◆ Exercise inputs ◆
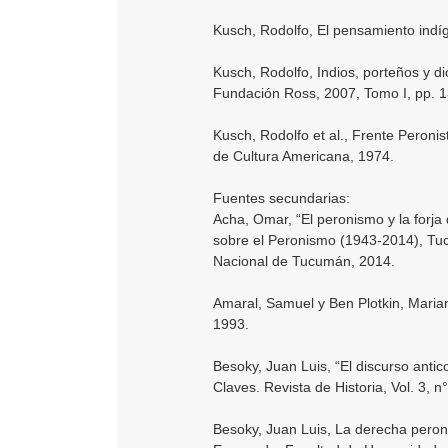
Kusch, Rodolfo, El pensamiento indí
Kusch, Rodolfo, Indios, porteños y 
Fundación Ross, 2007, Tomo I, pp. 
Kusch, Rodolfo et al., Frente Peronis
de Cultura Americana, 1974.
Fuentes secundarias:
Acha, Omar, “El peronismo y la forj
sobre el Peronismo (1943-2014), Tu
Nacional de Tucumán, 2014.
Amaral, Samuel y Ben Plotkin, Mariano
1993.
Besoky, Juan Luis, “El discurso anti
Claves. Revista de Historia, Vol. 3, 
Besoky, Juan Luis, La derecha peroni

* * *

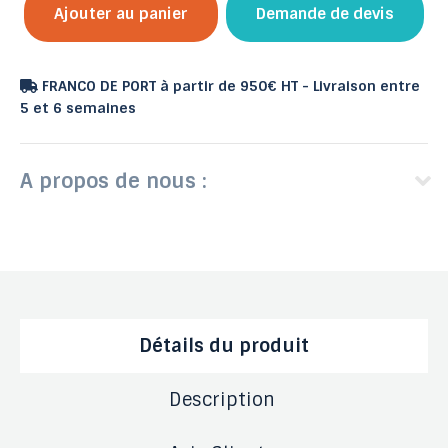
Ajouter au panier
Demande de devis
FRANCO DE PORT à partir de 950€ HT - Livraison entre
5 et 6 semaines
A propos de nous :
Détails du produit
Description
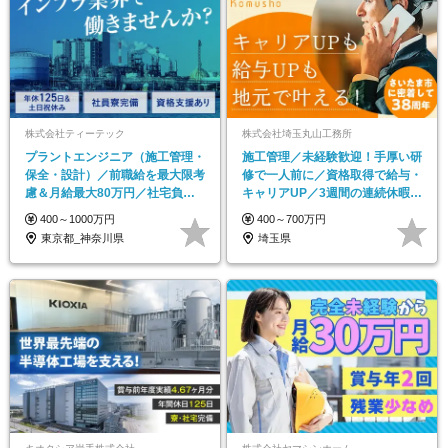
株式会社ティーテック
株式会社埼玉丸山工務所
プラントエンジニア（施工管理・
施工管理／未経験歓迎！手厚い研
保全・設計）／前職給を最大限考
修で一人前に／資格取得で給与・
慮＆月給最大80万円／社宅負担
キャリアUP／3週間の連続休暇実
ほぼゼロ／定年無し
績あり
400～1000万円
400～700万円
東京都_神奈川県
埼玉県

◆ Directions for this task ◆
All lines in the entries above that hold the word "Kusch" need to be copied.

◆ Result of this task ◆
Kusch, Rodolfo, El pensamiento indí
Kusch, Rodolfo, Indios, porteños y 
Kusch, Rodolfo et al., Frente Peronis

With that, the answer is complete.